Required work:
Every record must be repeated exactly, with no omission.

Source records:
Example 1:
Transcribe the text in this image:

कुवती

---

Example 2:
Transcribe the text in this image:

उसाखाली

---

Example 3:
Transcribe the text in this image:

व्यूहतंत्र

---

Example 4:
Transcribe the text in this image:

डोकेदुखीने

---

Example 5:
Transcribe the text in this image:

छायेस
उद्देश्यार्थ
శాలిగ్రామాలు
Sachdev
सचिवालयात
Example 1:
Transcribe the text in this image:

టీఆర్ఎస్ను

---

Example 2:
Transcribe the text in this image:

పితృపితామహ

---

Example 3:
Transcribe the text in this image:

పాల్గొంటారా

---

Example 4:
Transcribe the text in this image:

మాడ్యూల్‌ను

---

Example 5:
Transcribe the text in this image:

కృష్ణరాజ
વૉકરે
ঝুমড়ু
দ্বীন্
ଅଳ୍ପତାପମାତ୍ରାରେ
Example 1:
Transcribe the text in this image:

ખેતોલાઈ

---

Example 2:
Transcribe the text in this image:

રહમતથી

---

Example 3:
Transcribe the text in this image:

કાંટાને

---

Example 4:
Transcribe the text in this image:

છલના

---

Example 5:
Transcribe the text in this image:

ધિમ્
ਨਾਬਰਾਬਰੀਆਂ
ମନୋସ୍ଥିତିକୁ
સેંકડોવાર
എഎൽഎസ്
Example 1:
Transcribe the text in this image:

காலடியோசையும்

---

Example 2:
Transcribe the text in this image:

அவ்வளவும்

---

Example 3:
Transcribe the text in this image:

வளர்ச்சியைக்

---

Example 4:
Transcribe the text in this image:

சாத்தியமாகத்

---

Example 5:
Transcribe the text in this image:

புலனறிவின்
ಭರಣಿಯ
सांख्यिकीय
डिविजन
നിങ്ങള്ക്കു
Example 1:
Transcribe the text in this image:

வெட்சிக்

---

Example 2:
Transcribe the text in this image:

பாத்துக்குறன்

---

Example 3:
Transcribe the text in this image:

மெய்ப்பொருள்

Written solution:
Example 1:
Transcribe the text in this image:

कुवती

---

Example 2:
Transcribe the text in this image:

उसाखाली

---

Example 3:
Transcribe the text in this image:

व्यूहतंत्र

---

Example 4:
Transcribe the text in this image:

डोकेदुखीने

---

Example 5:
Transcribe the text in this image:

छायेस
उद्देश्यार्थ
శాలిగ్రామాలు
Sachdev
सचिवालयात
Example 1:
Transcribe the text in this image:

టీఆర్ఎస్ను

---

Example 2:
Transcribe the text in this image:

పితృపితామహ

---

Example 3:
Transcribe the text in this image:

పాల్గొంటారా

---

Example 4:
Transcribe the text in this image:

మాడ్యూల్‌ను

---

Example 5:
Transcribe the text in this image:

కృష్ణరాజ
વૉકરે
ঝুমড়ু
দ্বীন্
ଅଳ୍ପତାପମାତ୍ରାରେ
Example 1:
Transcribe the text in this image:

ખેતોલાઈ

---

Example 2:
Transcribe the text in this image:

રહમતથી

---

Example 3:
Transcribe the text in this image:

કાંટાને

---

Example 4:
Transcribe the text in this image:

છલના

---

Example 5:
Transcribe the text in this image:

ધિમ્
ਨਾਬਰਾਬਰੀਆਂ
ମନୋସ୍ଥିତିକୁ
સેંકડોવાર
എഎൽഎസ്
Example 1:
Transcribe the text in this image:

காலடியோசையும்

---

Example 2:
Transcribe the text in this image:

அவ்வளவும்

---

Example 3:
Transcribe the text in this image:

வளர்ச்சியைக்

---

Example 4:
Transcribe the text in this image:

சாத்தியமாகத்

---

Example 5:
Transcribe the text in this image:

புலனறிவின்
ಭರಣಿಯ
सांख्यिकीय
डिविजन
നിങ്ങള്ക്കു
Example 1:
Transcribe the text in this image:

வெட்சிக்

---

Example 2:
Transcribe the text in this image:

பாத்துக்குறன்

---

Example 3:
Transcribe the text in this image:

மெய்ப்பொருள்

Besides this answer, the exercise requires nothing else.